Habeck kann versprechen, den Beitragsanstieg sofort zu bremsen, weil man Beiträge auf Kapitalerträge schneller erheben könnte, als neu einen Kapitalstock aufzubauen. Ist er damit taktisch im Vorteil?
Im Wolkenkuckucksheim. Was er da sagt, wäre gar nicht umsetzbar – ist aber entlarvend. Am Ende müssten eben doch die Kleinsparer herangezogen werden, sonst kämen die erhofften Summen gar nicht zusammen. Und schon rechtlich wäre es ebenso wenig zulässig, Einkommen oberhalb der heutigen Beitragsbemessungsgrenze beliebig mit Beiträgen zu belasten.
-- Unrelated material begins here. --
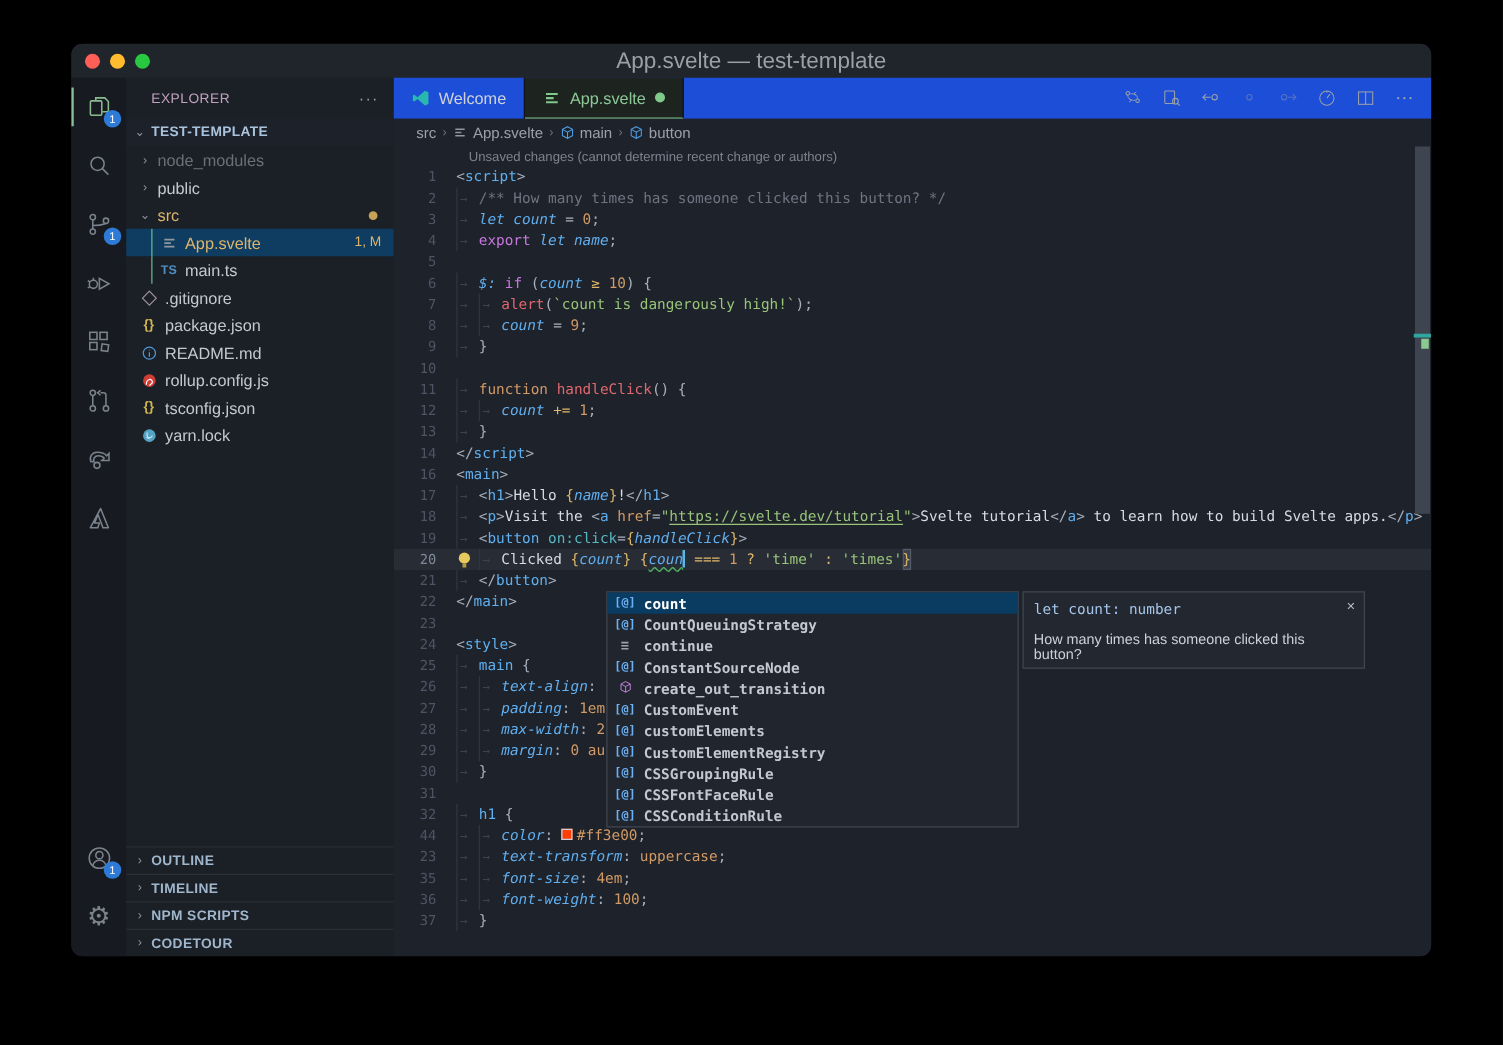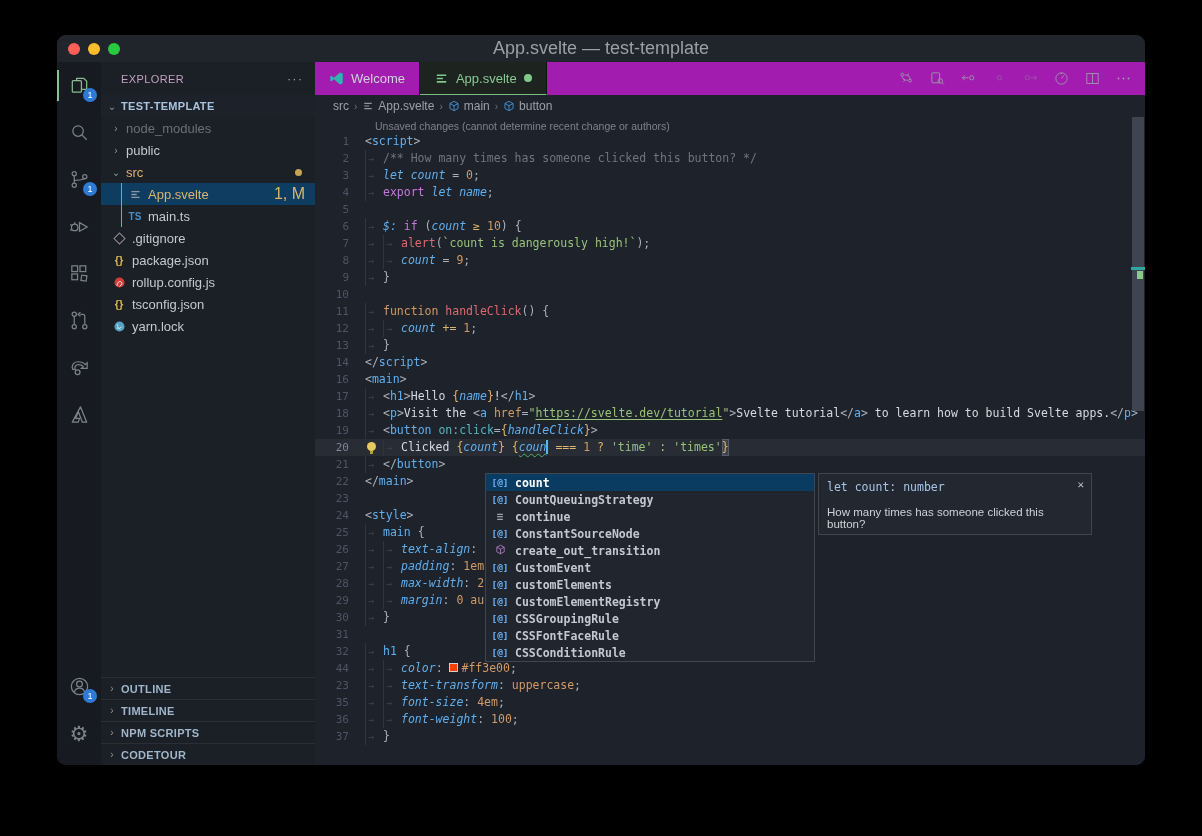"Welcome" #tabbar { background: #a21caf -> #1d4ed8 }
Beiträge sind keine Steuern, sie begründen Leistungsansprüche, und beides muss in einem plausiblen Verhältnis zueinander stehen. Habecks Vorschlag ist also entweder eine Gefahr für Kleinsparer oder absehbar verfassungswidrig.
Vor zwanzig Jahren galten hohe Lohnnebenkosten als Hauptursache von Massenarbeitslosigkeit. Spüren wir jetzt vielleicht weniger Reformdruck, weil es demographisch bedingt weniger Arbeitslose gibt?
Wer seine Lohnabrechnung von Januar vor Augen hat, sieht das vermutlich anders. Und Unternehmer, die inzwischen an allen Ecken mit Kostenproblemen kämpfen, auch.
Aber der politische Druck scheint nicht so groß zu sein. Würde sonst nicht auch im Wahlkampf mehr darüber diskutiert?
Mich sprechen die Menschen täglich mit der Frage an, ob es zukünftigen Generationen besser gehen wird. Angela Merkels Politikmodus, Politik nur in Legislaturperioden zu denken, ist genau die Ursache vieler Probleme heute. Stattdessen brauchen wir eine Politik, die endlich in Jahrzehnten denkt. Dieses Land kann das Ruder rumreißen, das haben wir schon so oft bewiesen – zuletzt Anfang der Zweitausenderjahre. Einen solchen Agenda-Moment brauchen wir auch jetzt.